RDP 2003-09: Housing Leverage in Australia 2. The HILDA Dataset

In this study we use data from the Household, Income and Labour Dynamics in Australia (HILDA) Survey. HILDA is a household-based panel or longitudinal survey that aims to track all members of an initial sample of Australian households over time. The survey was commissioned by the Department of Family and Community Services and is directed by the Melbourne Institute. This study uses data from the first wave of the survey, collated from interviews conducted with some 14,000 individuals living in almost 7,700 households over the second half of 2001. The survey contains a wealth of possible explanatory variables, covering four broad areas: economic wellbeing, labour market dynamics, family dynamics, and subjective wellbeing.

2.1 Constructing the Housing Leverage Variable

Housing leverage is typically expressed as a loan-to-valuation (LTV) ratio, in contrast to the debt-equity ratios commonly used in analysis of corporate finance. We can construct LTV ratios for homeowners' principal residence using information from the household questionnaire in Wave 1 of HILDA. Homeowners were asked to estimate the current value of their home, and to report the amount they currently owed on loans taken out against that home, including institutional mortgages, loans from family, friends and other members of the community, and home equity loans. To calculate the LTV ratio, we total the outstanding amounts of all borrowings against the principal residence and divide it by the estimate of the home's value. Households who rented, or who occupied their home rent-free but did not own it, were not asked these questions. Information on other properties such as investment properties or holiday homes was not included, so our study relates specifically to owner-occupiers' principal residences.

The use of subjective valuations raises the question of their accuracy. Goodman and Ittner (1993), using US survey data, find that there is a small positive bias of about 6 per cent in homeowners' estimates, but that the mean absolute error of estimates tends to be larger at about 15 per cent. This may be due to rounding errors: 42 per cent of households reporting estimated home values in HILDA reported a figure that was a multiple of $50,000. We believe our analysis is unlikely to be significantly biased by homeowners' subjectivity. If the bias in their estimates is small and, as Goodman and Ittner find, unrelated to owners' characteristics, then our point estimates will not be significantly biased even if these rounding errors make them less precise. In any case, households' behaviour presumably depends on their perceptions of their leverage rather than realised leverage, especially if they are not intending to sell their homes in the near future.

2.2 Missing Data and Income Imputation[1]

Compared with similar international household surveys, HILDA does not suffer greatly from problems of missing data (Watson and Wooden 2003). For example, only 4 per cent of households with mortgages fail to report the value of their loans, while the value of the principal residence is missing for only 6 per cent of owning households; these households are excluded from the results below. However, there is a relatively high incidence of missing data for income-related questions.
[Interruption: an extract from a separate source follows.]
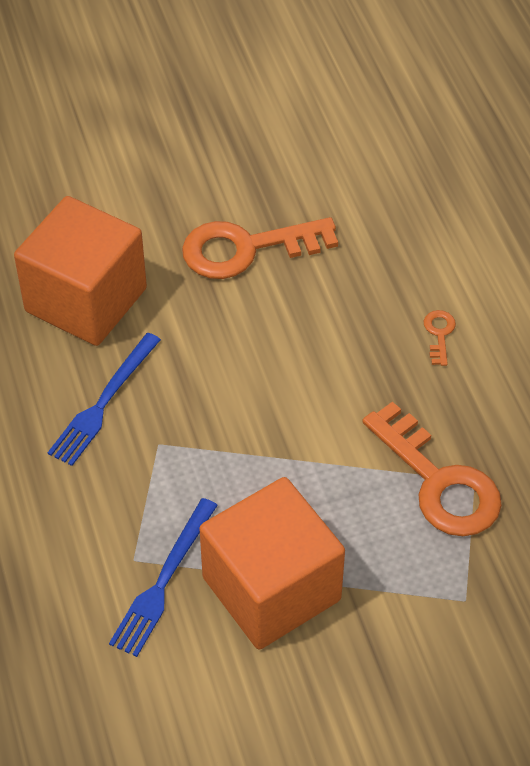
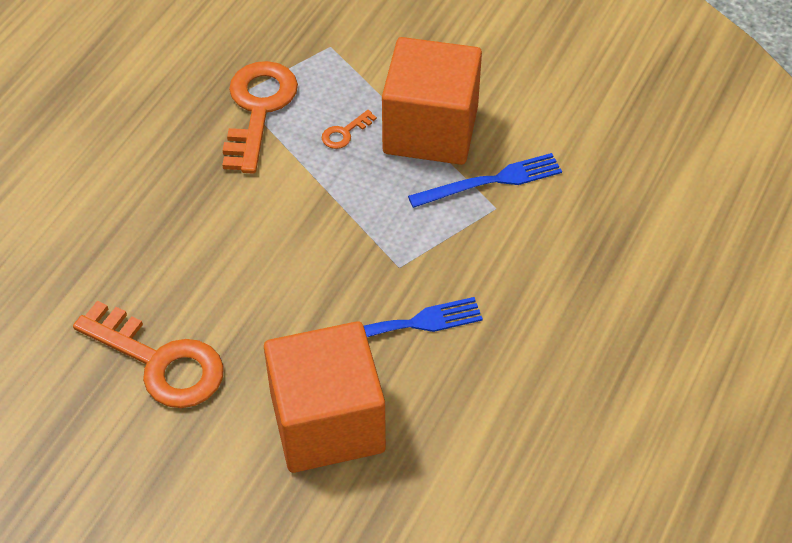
camera: 135 degrees left, 0 degrees up
(439, 334) = (127, 189): orange key -> orange key (345, 133)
We can separate the most common reasons for non-response into ‘item non-response’ and ‘incomplete households’. Item non-response occurs when a member of a selected household agrees to be interviewed, but then either refuses, or is unable, to answer some of the questions asked. This is the main source of missing data, accounting for 64 per cent of the missing household income information. Most of the missing income data is due to item non-response for income sourced from business (missing 23.5 per cent of people with business income) and investments (missing 8.1 per cent of recipients of this kind of income). Wages and salaries (missing 7.2 per cent of wage earners) and government benefits and pensions (missing 1.4 per cent of benefit recipients) have lower incidences of missing data.
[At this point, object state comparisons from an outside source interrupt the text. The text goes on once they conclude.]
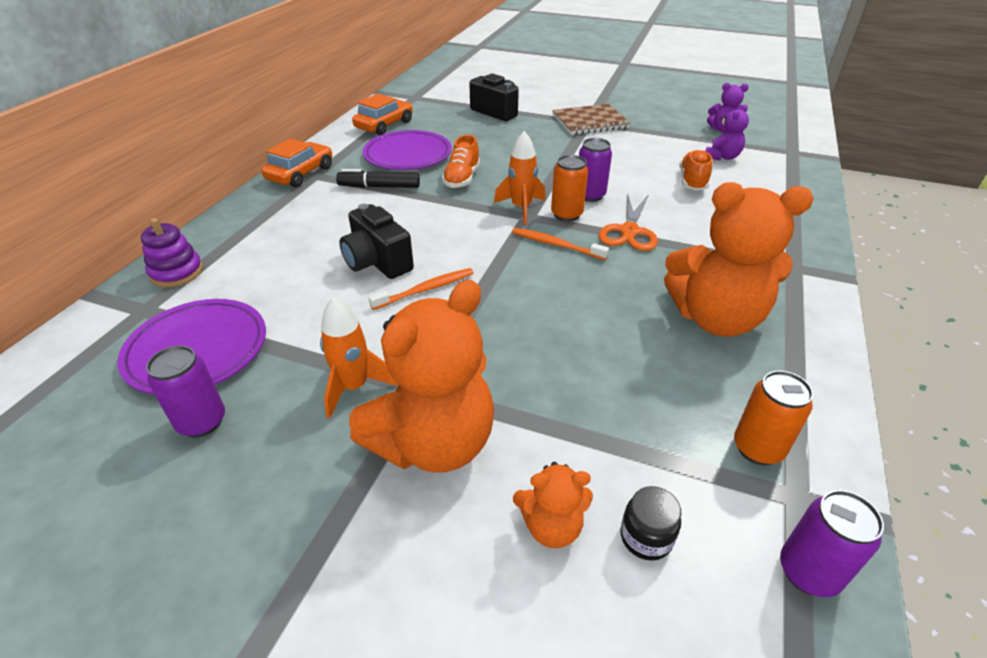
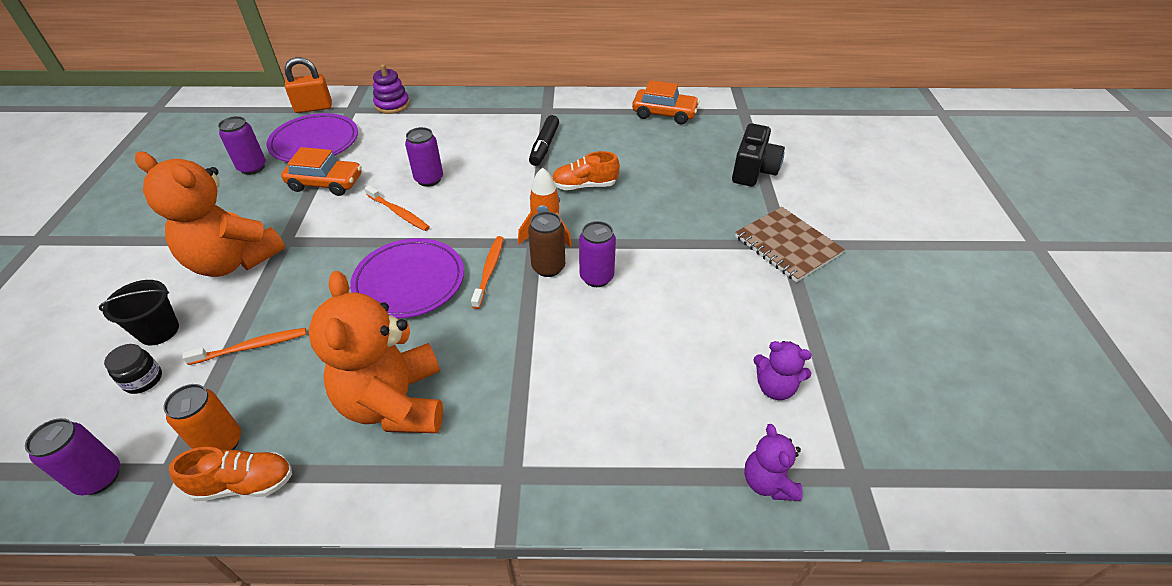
camera: 70 degrees right, 5 degrees up
(91, 347) = (313, 108): none -> orange padlock
(300, 174) = (545, 103): orange car -> orange car (326, 183)
(354, 387) = (284, 212): orange rocket -> none
(377, 262) = (429, 179): black camera -> purple can
(379, 187) = (544, 146): black marker -> black marker turned 150 degrees counterclockwise
(408, 155) = (612, 143): purple plate -> purple plate (409, 281)
(551, 526) = (159, 331): orange teddy bear -> black bucket
(566, 214) = (548, 267): orange can -> brown can
(612, 422) = (252, 347): none -> orange toothbrush
(629, 231) = (534, 318): orange scissors -> none
(692, 181) = (681, 361): orange shoe -> orange shoe (244, 484)
(722, 130) = (873, 382): purple teddy bear -> purple teddy bear (768, 482)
The other major source of missing data is the 810 incomplete households, accounting for 10.5 per cent of the household sample and 36 per cent of the missing household income information; these are households in which not all eligible adult members agreed, or were able, to be interviewed. The HILDA dataset as distributed does not include an entry for household income if any of its eligible members were not interviewed, or did not report complete income information; in all, 29 per cent of households have a missing value for household income, which is clearly an unacceptable data loss.

In such circumstances we have two choices. We can drop the 29 per cent of households for which income data is missing from the sample, or impute the income of the individuals with missing data. Our choice to impute income for missing individuals is shaped by two factors. First, because income non-response is not random or uncorrelated with the variable(s) of interest, the missing cases cannot be safely dropped from the sample (Watson and Wooden 2003). For example, men, individuals outside the labour force, and people with large amounts of leisure time (and generally have low incomes) were more likely to offer complete income information than other individuals. Second, we have a large cross-section of information from the HILDA Survey that presumably permits us to do a reasonable job of imputing income where the information is missing.
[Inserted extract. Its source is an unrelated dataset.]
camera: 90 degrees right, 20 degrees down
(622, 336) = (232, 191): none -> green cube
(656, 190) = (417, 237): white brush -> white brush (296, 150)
2.2.1 Imputation methodology

Following the recommendations of the HILDA Survey team and methods adopted in the British Household Panel Survey (BHPS), we impute income using the predictive mean matching method (Little 1988; ISER 2002; Watson and Wooden 2003). This is a stochastic imputation technique that has the advantage of maintaining the underlying distribution of the data by allowing the imputation of error around the mean. Appendix A outlines the method in detail and shows the regression results for the three models.

The nature of the missing data leaves us with the need to impute income for three separate types of missing cases:

  1. Individuals that did not complete a person questionnaire and therefore did not report any income information (Type I) (n = 1158).
  2. Individuals that completed a person questionnaire but did not provide information on wage income (Type II) (n = 673).
  3. Individuals that completed a person questionnaire but did not provide information on non-wage income (Type III) (n = 1621).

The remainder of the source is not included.